For lower lid colobomas, consider the mandibulofacial dysostosis syndromes, especially Treacher Collins syndrome or Franceschetti syndrome. Treacher Collins syndrome is associated with mandibular hypoplasia, which is a consistent feature of mandibulofacial dysostosis.

For upper lid colobomas, consider oculoauricular dysplasia (Goldenhar syndrome).

Amniotic band syndrome often presents with corneal opacities and facial clefts, in addition to eyelid colobomas.

Long-Term Monitoring

Perform corneal examination with staining to ensure that corneal abrasion from sutures is not present and to monitor corneal health or recovery from previous compromise.

Ensure that other coexisting anomalies have been ruled out and that all consultations have been performed.

Monitor patients closely for amblyopia, and treat this condition if necessary.

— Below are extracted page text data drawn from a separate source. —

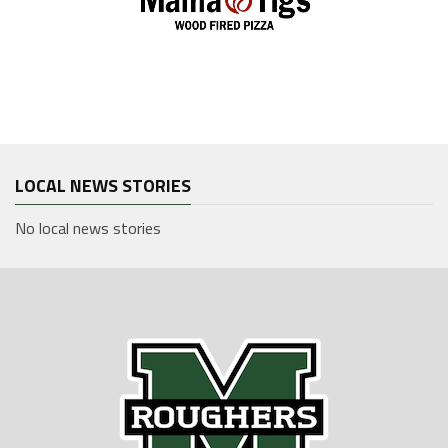
LOCAL NEWS STORIES
No local news stories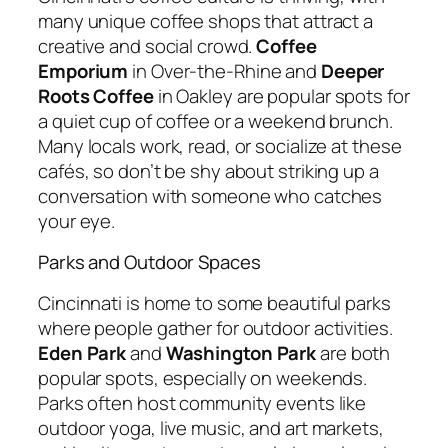
many unique coffee shops that attract a
creative and social crowd.
Coffee
Emporium
in Over-the-Rhine and
Deeper
Roots Coffee
in Oakley are popular spots for
a quiet cup of coffee or a weekend brunch.
Many locals work, read, or socialize at these
cafés, so don’t be shy about striking up a
conversation with someone who catches
your eye.
Parks and Outdoor Spaces
Cincinnati is home to some beautiful parks
where people gather for outdoor activities.
Eden Park
and
Washington Park
are both
popular spots, especially on weekends.
Parks often host community events like
outdoor yoga, live music, and art markets,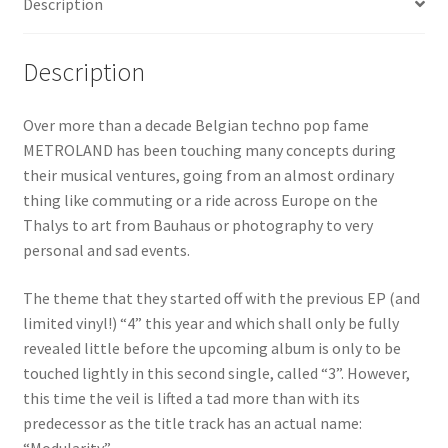
Description
Description
Over more than a decade Belgian techno pop fame
METROLAND has been touching many concepts during
their musical ventures, going from an almost ordinary
thing like commuting or a ride across Europe on the
Thalys to art from Bauhaus or photography to very
personal and sad events.
The theme that they started off with the previous EP (and
limited vinyl!) “4” this year and which shall only be fully
revealed little before the upcoming album is only to be
touched lightly in this second single, called “3”. However,
this time the veil is lifted a tad more than with its
predecessor as the title track has an actual name: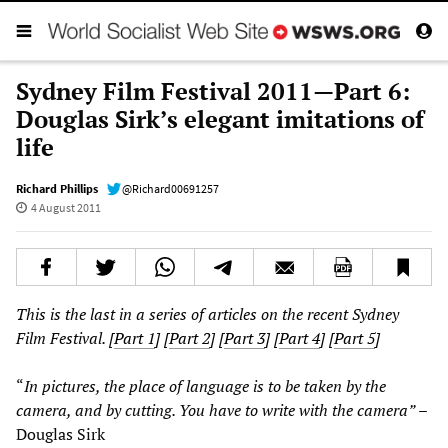
Sydney Film Festival 2011—Part 6:
Douglas Sirk’s elegant imitations of
life
Richard Phillips
@Richard00691257
4 August 2011
This is the last in a series of articles on the recent Sydney
Film Festival. [
Part 1
] [
Part 2
] [
Part 3
] [
Part 4
] [
Part 5
]
“
In pictures, the place of language is to be taken by the
camera, and by cutting. You have to write with the camera”
–
Douglas Sirk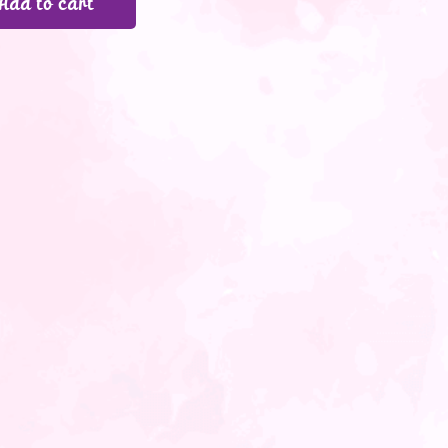
Add to cart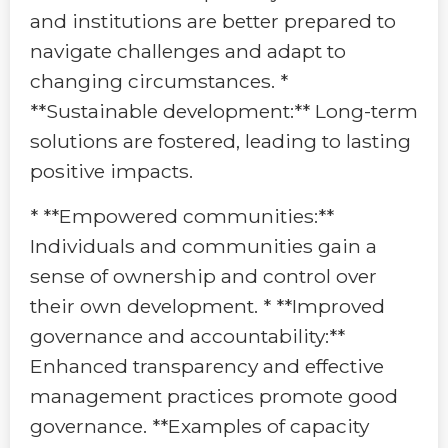
and institutions are better prepared to
navigate challenges and adapt to
changing circumstances. *
**Sustainable development:** Long-term
solutions are fostered, leading to lasting
positive impacts.
* **Empowered communities:**
Individuals and communities gain a
sense of ownership and control over
their own development. * **Improved
governance and accountability:**
Enhanced transparency and effective
management practices promote good
governance. **Examples of capacity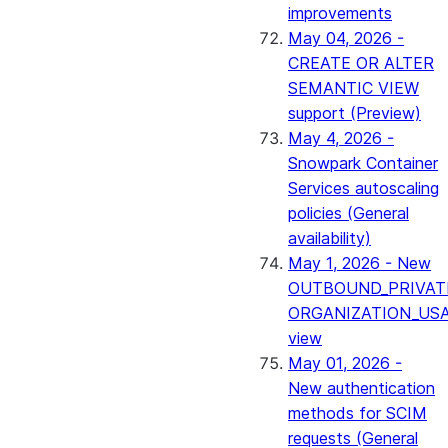
improvements
May 04, 2026 -
CREATE OR ALTER
SEMANTIC VIEW
support (Preview)
May 4, 2026 -
Snowpark Container
Services autoscaling
policies (General
availability)
May 1, 2026 - New
OUTBOUND_PRIVAT
ORGANIZATION_US
view
May 01, 2026 -
New authentication
methods for SCIM
requests (General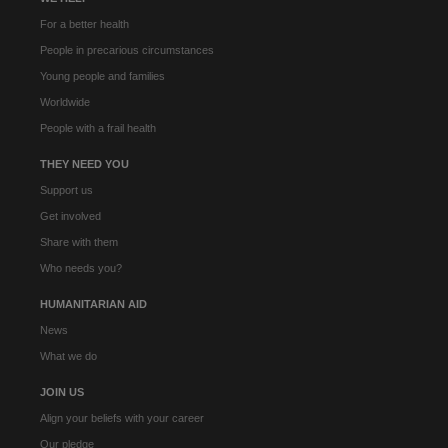
For a better health
People in precarious circumstances
Young people and families
Worldwide
People with a frail health
THEY NEED YOU
Support us
Get involved
Share with them
Who needs you?
HUMANITARIAN AID
News
What we do
JOIN US
Align your beliefs with your career
Our pledge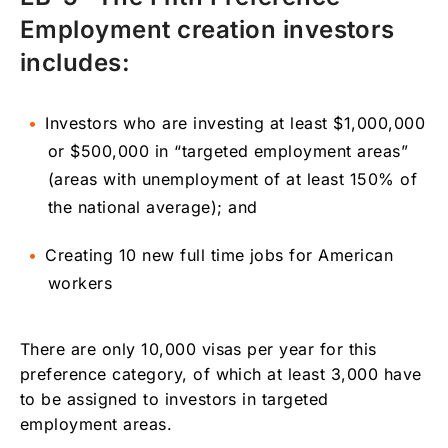
Employment creation investors
includes:
Investors who are investing at least $1,000,000
or $500,000 in “targeted employment areas”
(areas with unemployment of at least 150% of
the national average); and
Creating 10 new full time jobs for American
workers
There are only 10,000 visas per year for this
preference category, of which at least 3,000 have
to be assigned to investors in targeted
employment areas.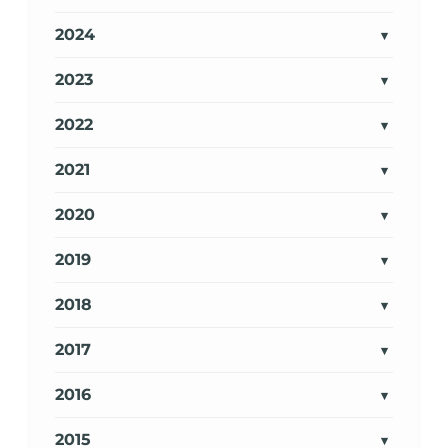
2024
2023
2022
2021
2020
2019
2018
2017
2016
2015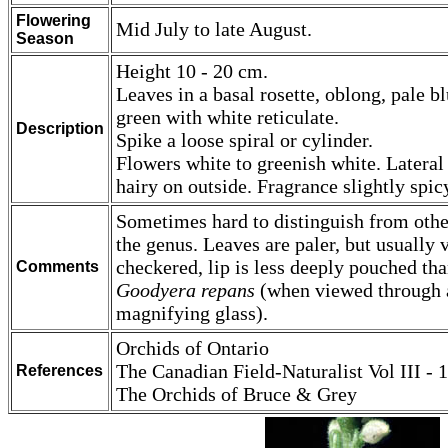
Flowering
Mid July to late August.
Season
Height 10 - 20 cm.
Leaves in a basal rosette, oblong, pale b
green with white reticulate.
Description
Spike a loose spiral or cylinder.
Flowers white to greenish white. Lateral
hairy on outside. Fragrance slightly spic
Sometimes hard to distinguish from othe
the genus. Leaves are paler, but usually 
checkered, lip is less deeply pouched th
Comments
Goodyera repans
(when viewed through 
magnifying glass).
Orchids of Ontario
The Canadian Field-Naturalist Vol III - 1
References
The Orchids of Bruce & Grey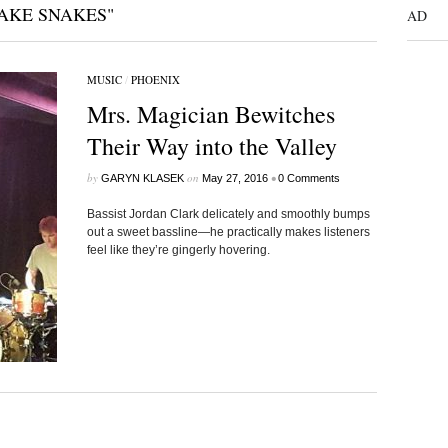
AKE SNAKES"
AD
MUSIC
/
PHOENIX
Mrs. Magician Bewitches
Their Way into the Valley
by
on
•
GARYN KLASEK
May 27, 2016
0 Comments
Bassist Jordan Clark delicately and smoothly bumps
out a sweet bassline—he practically makes listeners
feel like they’re gingerly hovering.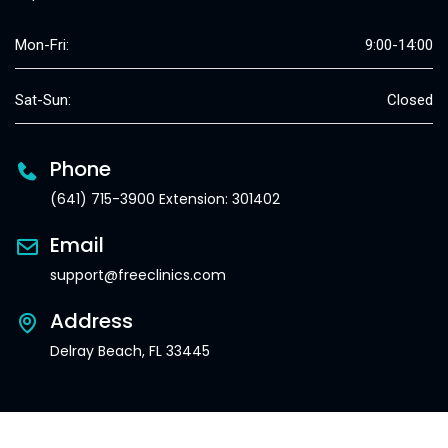
Mon-Fri:
9:00-14:00
Sat-Sun:
Closed
Phone
(641) 715-3900 Extension: 301402
Email
support@freeclinics.com
Address
Delray Beach, FL 33445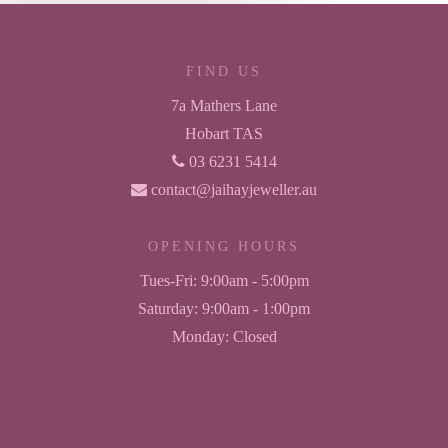
FIND US
7a Mathers Lane
Hobart TAS
03 6231 5414
contact@jaihayjeweller.au
OPENING HOURS
Tues-Fri:
9:00am - 5:00pm
Saturday:
9:00am - 1:00pm
Monday:
Closed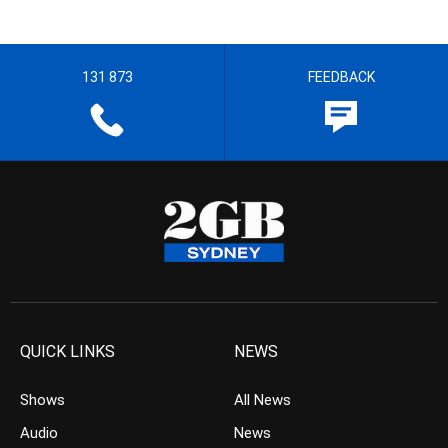
131 873
FEEDBACK
QUICK LINKS
NEWS
Shows
All News
Audio
News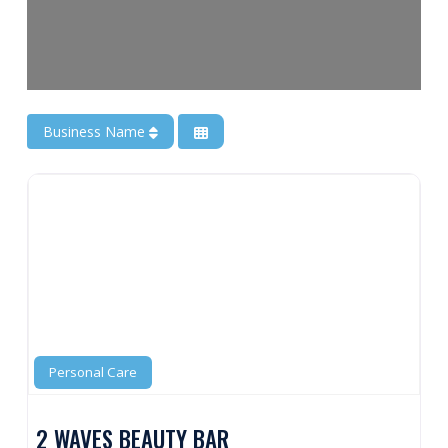
Business Name
Personal Care
2 WAVES BEAUTY BAR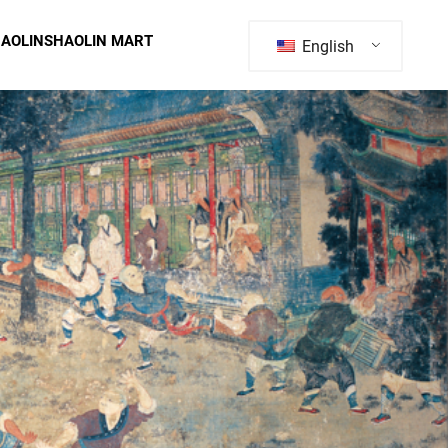
HAOLIN
SHAOLIN MART
English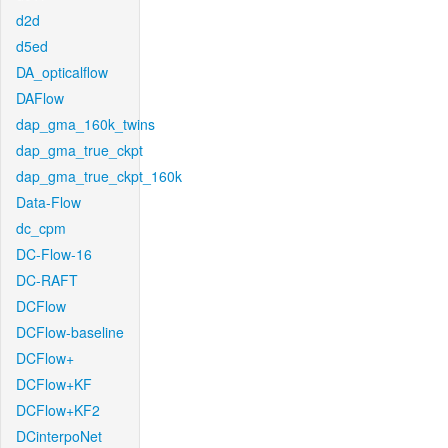
d2d
d5ed
DA_opticalflow
DAFlow
dap_gma_160k_twins
dap_gma_true_ckpt
dap_gma_true_ckpt_160k
Data-Flow
dc_cpm
DC-Flow-16
DC-RAFT
DCFlow
DCFlow-baseline
DCFlow+
DCFlow+KF
DCFlow+KF2
DCinterpoNet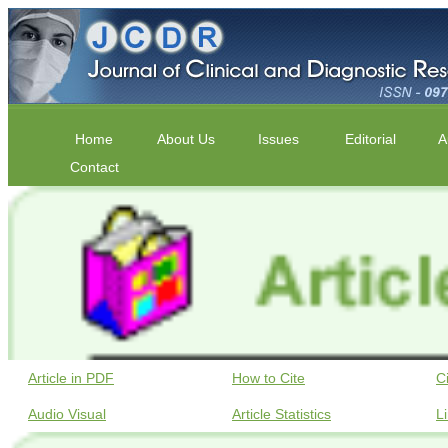
Home
About Us
Issues
Editorial
A
Contact
Article in PDF
How to Cite
C
Audio Visual
Article Statistics
L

Inpatient & Outpatient Medications

Topical antibiotic or combination ointment, such as TobraDex, should be administered to the operated eye(s) 4 times a day for 1-2 weeks following surgery.



Medication Summary

The goal of pharmacotherapy is to reduce morbidity and to prevent complications.

Ophthalmic lubricants

Class Summary

Prevent excessive dryness and irritation of the eye.

Artificial tears (Refresh Tears, GenTeal)

Acts to stabilize and thicken precorneal tear film and prolong tear film breakup time, which occurs with dry eye states.